> **Prompt**
Your answer should consist only of the lines below from the one with "atencionalciudadano@fondoadaptacion.gov.co" through the one with "soytransparente@fondoadaptacion.gov.co", copied exactly.

> **Excerpted records**
-=-=-

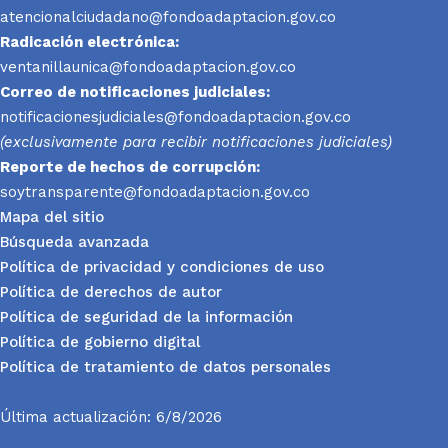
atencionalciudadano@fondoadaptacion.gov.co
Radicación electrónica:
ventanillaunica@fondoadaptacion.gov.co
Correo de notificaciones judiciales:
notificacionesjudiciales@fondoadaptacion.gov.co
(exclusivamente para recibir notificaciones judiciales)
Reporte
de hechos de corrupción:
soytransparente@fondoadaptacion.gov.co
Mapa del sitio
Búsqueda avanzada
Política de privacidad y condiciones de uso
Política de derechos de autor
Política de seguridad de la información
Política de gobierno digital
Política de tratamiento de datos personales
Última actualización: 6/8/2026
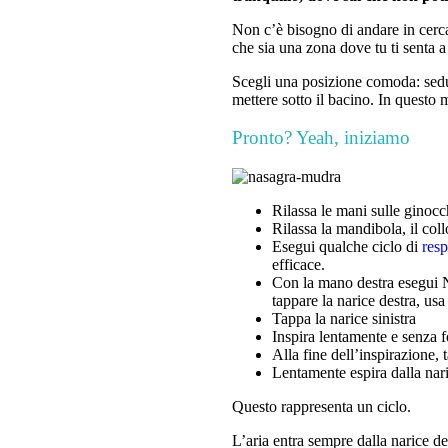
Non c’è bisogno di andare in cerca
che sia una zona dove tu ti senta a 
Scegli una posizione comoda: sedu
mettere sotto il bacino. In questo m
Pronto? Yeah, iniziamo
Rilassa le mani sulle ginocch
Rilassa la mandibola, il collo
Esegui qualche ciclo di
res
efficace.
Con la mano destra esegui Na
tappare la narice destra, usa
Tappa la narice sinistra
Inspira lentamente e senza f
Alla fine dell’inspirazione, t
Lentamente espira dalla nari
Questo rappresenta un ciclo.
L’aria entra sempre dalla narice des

-=-=-

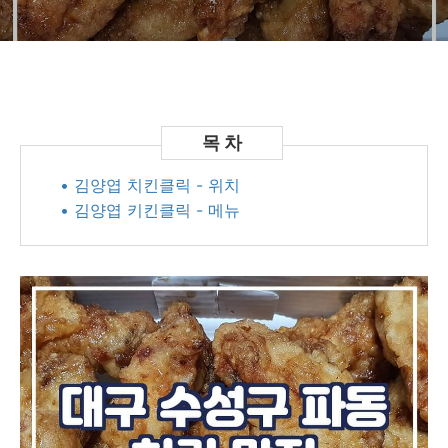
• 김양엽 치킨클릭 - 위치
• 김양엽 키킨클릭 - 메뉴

-=-=-

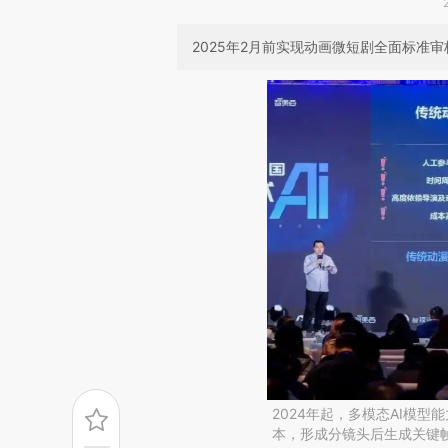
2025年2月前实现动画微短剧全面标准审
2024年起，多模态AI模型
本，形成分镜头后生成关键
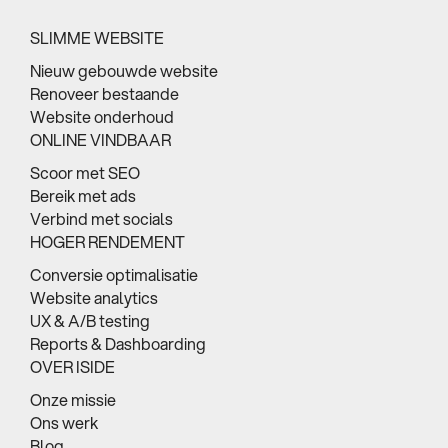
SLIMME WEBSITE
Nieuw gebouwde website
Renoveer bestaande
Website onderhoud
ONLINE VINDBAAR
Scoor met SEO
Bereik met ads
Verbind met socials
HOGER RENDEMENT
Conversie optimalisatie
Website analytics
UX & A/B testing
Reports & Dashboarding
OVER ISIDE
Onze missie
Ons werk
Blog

-=-=-

> **Answer to the problem**
atencionalciudadano@fondoadaptacion.gov.co
Radicación electrónica:
ventanillaunica@fondoadaptacion.gov.co
Correo de notificaciones judiciales:
notificacionesjudiciales@fondoadaptacion.gov.co
(exclusivamente para recibir notificaciones judiciales)
Reporte
de hechos de corrupción:
soytransparente@fondoadaptacion.gov.co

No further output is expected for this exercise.